Gorbatschows persönliche Seite, seine innige Verbindung zu seiner Frau Raisa und seine Fähigkeit, Menschen ernst zu nehmen, selbst ein neunjähriges Mädchen wie Sonja Eichwede, machten ihn zu einer außergewöhnlichen Persönlichkeit. Er setzte sich kämpferisch für den deutsch-russischen Jugendaustausch ein, da er glaubte, dass sich junge Leute durch persönliches Kennenlernen gegen „dummes Geschwätz“ immunisieren können – ein essenzieller Bestandteil der Friedenspolitik.

Gut Gödelitz: Ein Ort des Dialogs und der Verantwortung
Die Familie Schmidt-Gödelitz, deren Vorfahren 1945 aus Gödelitz fliehen mussten, kehrte nach der Wende zurück und erwarb das Gut. Die Mutter krempelte die Ärmel hoch, während der Vater den Verlust des Gutes nie überwand. Der Wiederaufbau, in den die gesamte Familie ihr Erspartes steckte, war eine große Anstrengung.

Axel Schmidt-Gödelitz gründete 1999 das Ost-West-Forum. Zusammen mit seiner Frau Katrin, die nach der Wende ihren leiblichen algerischen Vater fand und später durch die Heirat nach Gödelitz kam, entwickelte er das „Gödelitzer Modell der Biografiegespräche“. Dieses Projekt bringt Menschen zusammen, um sich ihre Lebensgeschichten zu erzählen und Toleranz zu entwickeln. Es hat sich international etabliert, von Polen bis Korea. Katrin Schmidt-Gürditz, die als Dorfschullehrerin nach Sachsen zog, betont, wie wichtig es ist, dass „Menschen mit Menschen reden, um sich kennenzulernen, um sich zu akzeptieren, um sich zu tolerieren“.

Die Erfahrungen im Ost-West-Forum zeigen jedoch auch die tiefen Gräben, die noch bestehen. Bei einer Veranstaltung, bei der Ost- und Westfrauen über ihre Erfahrungen des Mauerfalls sprachen, gerieten sie so heftig aneinander, dass die Organisatorin bemerkte, die Wunden würden „im Augenblick wieder schlimmer werden“.

Das Gut Gödelitz versteht sich als eine Verantwortung vor jährlich rund 3000 Menschen, die es als geistig-politisches Zentrum besuchen. Die Arbeit ist eine „Selbstausbeutung, aber für einen guten Zweck“.
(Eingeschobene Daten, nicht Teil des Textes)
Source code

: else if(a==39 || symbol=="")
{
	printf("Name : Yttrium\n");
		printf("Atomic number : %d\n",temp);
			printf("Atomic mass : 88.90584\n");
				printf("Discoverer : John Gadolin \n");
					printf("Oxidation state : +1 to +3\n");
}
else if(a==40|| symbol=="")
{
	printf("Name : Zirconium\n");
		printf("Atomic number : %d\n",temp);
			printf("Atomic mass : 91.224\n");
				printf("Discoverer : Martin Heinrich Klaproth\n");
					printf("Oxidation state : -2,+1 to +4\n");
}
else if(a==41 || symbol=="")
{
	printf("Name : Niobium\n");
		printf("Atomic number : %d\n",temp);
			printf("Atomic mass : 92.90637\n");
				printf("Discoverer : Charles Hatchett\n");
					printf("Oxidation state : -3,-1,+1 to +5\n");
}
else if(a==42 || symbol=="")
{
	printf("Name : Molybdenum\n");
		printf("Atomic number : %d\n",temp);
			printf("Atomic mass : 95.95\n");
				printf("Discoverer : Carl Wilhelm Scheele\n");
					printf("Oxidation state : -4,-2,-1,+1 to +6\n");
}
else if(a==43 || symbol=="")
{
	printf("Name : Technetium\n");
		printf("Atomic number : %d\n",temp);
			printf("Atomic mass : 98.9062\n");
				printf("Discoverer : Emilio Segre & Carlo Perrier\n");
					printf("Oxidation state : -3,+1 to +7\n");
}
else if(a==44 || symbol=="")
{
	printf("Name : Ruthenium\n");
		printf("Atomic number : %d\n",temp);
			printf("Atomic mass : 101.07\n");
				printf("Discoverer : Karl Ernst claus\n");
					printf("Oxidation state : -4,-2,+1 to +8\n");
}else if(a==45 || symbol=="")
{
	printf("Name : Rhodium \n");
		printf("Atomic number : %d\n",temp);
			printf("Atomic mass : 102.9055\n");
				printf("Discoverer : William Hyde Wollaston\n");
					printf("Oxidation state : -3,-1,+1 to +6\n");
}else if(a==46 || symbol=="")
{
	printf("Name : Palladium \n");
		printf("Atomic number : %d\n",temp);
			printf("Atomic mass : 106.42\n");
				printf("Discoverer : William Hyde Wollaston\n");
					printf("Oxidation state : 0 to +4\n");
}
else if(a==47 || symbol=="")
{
Gegenrede und das Vermächtnis Egon Bahrs
Ein zentrales Thema in Gödelitz ist die Wichtigkeit der Gegenrede und des Perspektivwechsels. Egon Bahr, politischer Ziehvater von Axel Schmidt-Gödelitz, prägte die Überzeugung, dass Friedensfähigkeit die Fähigkeit voraussetzt, sich in die Schuhe des anderen zu versetzen, dessen Interessen zu erkennen und die Vorgeschichte von Konflikten zu verstehen.
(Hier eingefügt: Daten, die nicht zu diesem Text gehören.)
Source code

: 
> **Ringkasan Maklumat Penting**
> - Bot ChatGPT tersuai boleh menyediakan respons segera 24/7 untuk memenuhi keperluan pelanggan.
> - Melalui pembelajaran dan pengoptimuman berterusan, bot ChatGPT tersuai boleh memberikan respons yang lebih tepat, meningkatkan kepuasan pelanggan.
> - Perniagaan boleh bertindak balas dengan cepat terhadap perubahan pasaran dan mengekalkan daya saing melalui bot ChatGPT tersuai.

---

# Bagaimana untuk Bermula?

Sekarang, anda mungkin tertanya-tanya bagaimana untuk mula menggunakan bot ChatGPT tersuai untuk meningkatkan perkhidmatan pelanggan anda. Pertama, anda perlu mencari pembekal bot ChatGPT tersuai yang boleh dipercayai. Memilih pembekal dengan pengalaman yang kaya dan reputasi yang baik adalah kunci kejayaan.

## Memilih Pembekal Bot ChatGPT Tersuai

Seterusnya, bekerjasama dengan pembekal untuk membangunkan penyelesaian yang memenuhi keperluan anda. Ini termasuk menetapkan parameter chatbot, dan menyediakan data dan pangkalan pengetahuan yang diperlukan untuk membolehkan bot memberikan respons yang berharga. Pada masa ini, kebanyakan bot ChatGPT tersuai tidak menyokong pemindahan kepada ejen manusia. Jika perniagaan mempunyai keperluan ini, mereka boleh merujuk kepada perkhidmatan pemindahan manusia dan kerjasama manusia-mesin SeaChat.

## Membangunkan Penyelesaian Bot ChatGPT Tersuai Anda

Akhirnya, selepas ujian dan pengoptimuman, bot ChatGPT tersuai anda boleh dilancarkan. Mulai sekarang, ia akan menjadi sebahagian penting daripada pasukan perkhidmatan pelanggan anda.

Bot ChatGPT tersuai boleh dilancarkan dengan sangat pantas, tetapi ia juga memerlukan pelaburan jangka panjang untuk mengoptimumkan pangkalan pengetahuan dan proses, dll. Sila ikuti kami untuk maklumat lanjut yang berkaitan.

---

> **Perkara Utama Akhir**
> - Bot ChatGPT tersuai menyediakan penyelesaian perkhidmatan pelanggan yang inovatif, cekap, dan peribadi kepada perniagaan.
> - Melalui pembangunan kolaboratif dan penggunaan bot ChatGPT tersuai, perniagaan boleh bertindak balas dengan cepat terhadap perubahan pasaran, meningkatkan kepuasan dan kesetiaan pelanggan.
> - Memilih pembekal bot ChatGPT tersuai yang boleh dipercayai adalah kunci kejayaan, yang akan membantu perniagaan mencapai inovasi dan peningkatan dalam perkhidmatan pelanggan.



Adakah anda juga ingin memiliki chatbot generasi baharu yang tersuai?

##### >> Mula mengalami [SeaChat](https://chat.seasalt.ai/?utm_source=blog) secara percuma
Gabi Krone-Schmalz, eine der Autorinnen des Gorbatschow-Buches und ehemalige ARD-Korrespondentin in Moskau, wurde in Gödelitz empfangen, obwohl sie heute in den Medien als „Putin-Versteherin“ weitgehend ignoriert oder angegriffen wird. Sie kritisiert die Verengung der Diskussion und das Fehlen von Gegenrede in den Medien. Ihre Auftritte in Gödelitz waren sehr erfolgreich, und ihr Plädoyer für eine sachliche, faktenbasierte Analyse statt Ideologisierung oder Moralisierung findet großen Anklang. Die Schwester von Axel Schmidt-Gödelitz, die sich inhaltlich nicht mit Krone-Schmalz versteht, beschreibt den Austausch als zivilisiert und „nahezu liebevoll“, da man Argumente austauscht, ohne persönlich zu werden.

In Zeiten zunehmender Polarisierung bleibt Gut Gödelitz ein Leuchtturm des Dialogs, der das Erbe Gorbatschows und Bahrs weiterträgt: den unermüdlichen Kampf für Frieden, Verständigung und die Fähigkeit, die Perspektive des anderen einzunehmen.